Supply Chain Disruptions, the Structure of Production Networks, and the Impact of Globalization
Matthew L. Elliott, Matthew O. Jackson
TL;DR
This paper develops a parsimonious multi-sector model of international production to study how supply chain disruptions propagate through production networks and how the effects differ across time horizons. It introduces a Shock Propagation Algorithm to characterize short-run, out-of-equilibrium disruptions, contrasted with long-run equilibrium adjustments governed by an adaptation of Hulten's Theorem.
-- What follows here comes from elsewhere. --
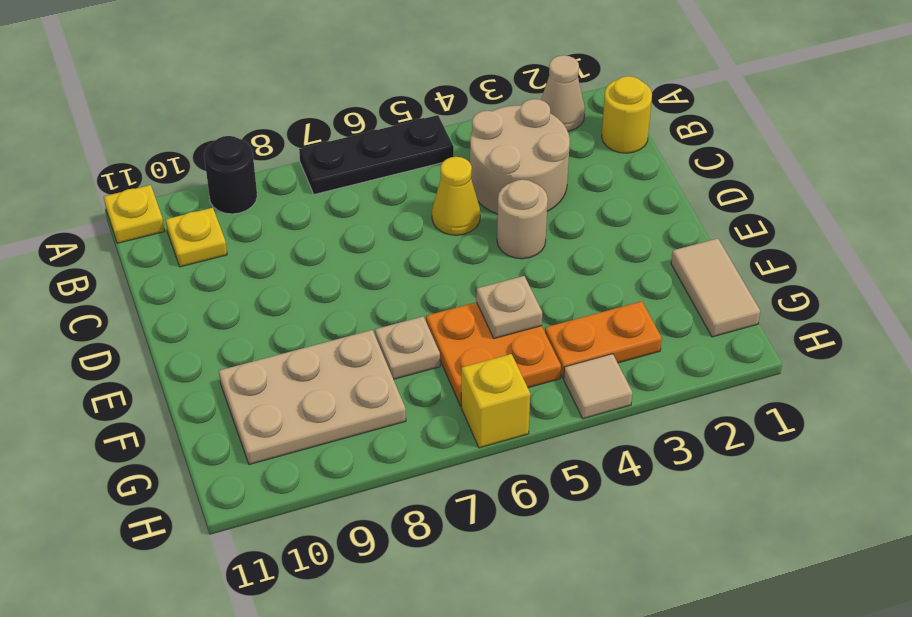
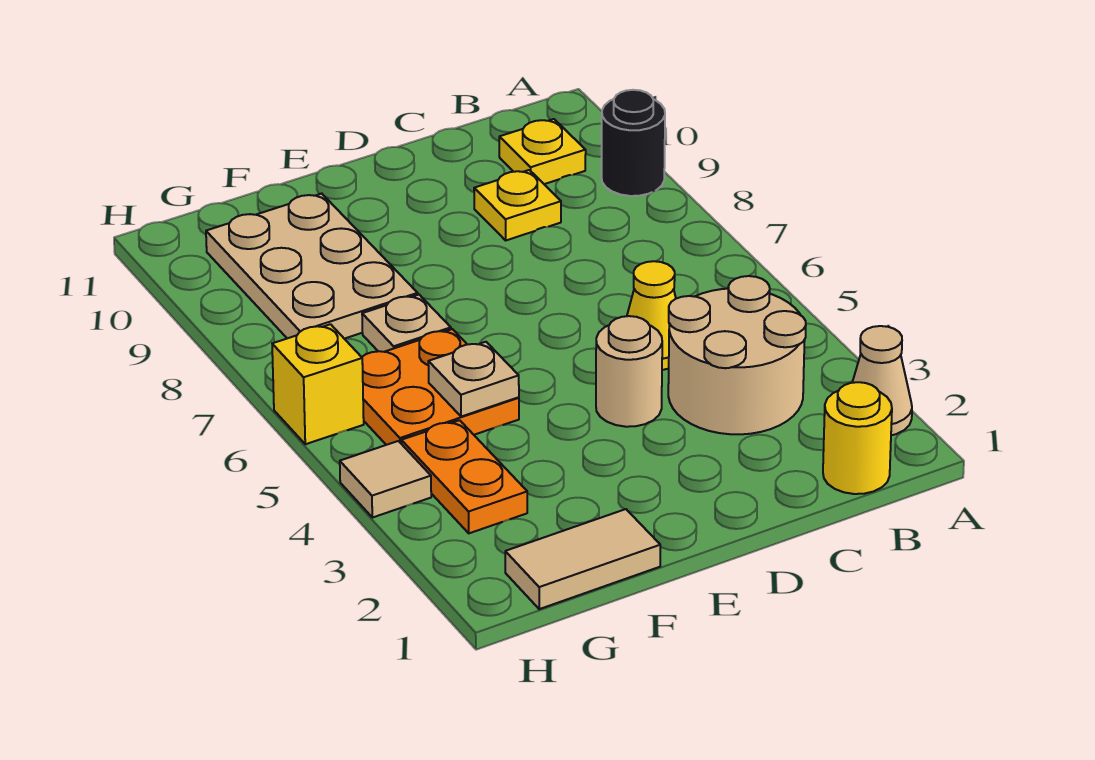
black plate A5:A7 level 1 -> none
yellow plate A11 level 1 -> yellow plate C9 level 1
The analysis shows that short-run disruptions can be disproportionately large because they depend on downstream value across the network, and that greater supply-chain complexity increases the probability and potential size of disruptions, while globalization-driven specialization changes the distribution and magnitude of these effects. The framework further defines disruption centrality and a formal notion of power to quantify how a disruption in one country’s technologies can affect another country, including strategic responses and the disruption frontier. Collectively, the results offer theoretical benchmarks for assessing fragility in global value chains and provide a foundation for evaluating policy tools such as sanctions, quotas, and trade-shock countermeasures under different network structures.
Abstract
We introduce a parsimonious multi-sector model of international production and use it to study the impact of a disruption in the production of some goods propagates to other goods and consumers, and how that impact depends on the goods' positions in, and overall structure of, the production network. We show that the short-run impact of a disruption can be dramatically larger than the long-run impact. The short-run disruption depends on the value of all of the final goods whose supply chains involve a disrupted good, while by contrast the long-run disruption depends only on the cost of the disrupted goods. We use the model to show how increased complexity of supply chains leads to increased fragility in terms of the probability and expected short-run size of a disruption. We also show how decreased transportation costs can lead to increased specialization in production, lowering the chances for disruption but increasing the impact conditional upon disruption. We use the model to characterize the power that a country has over others via diversions of its production as well as quotas on imports and exports.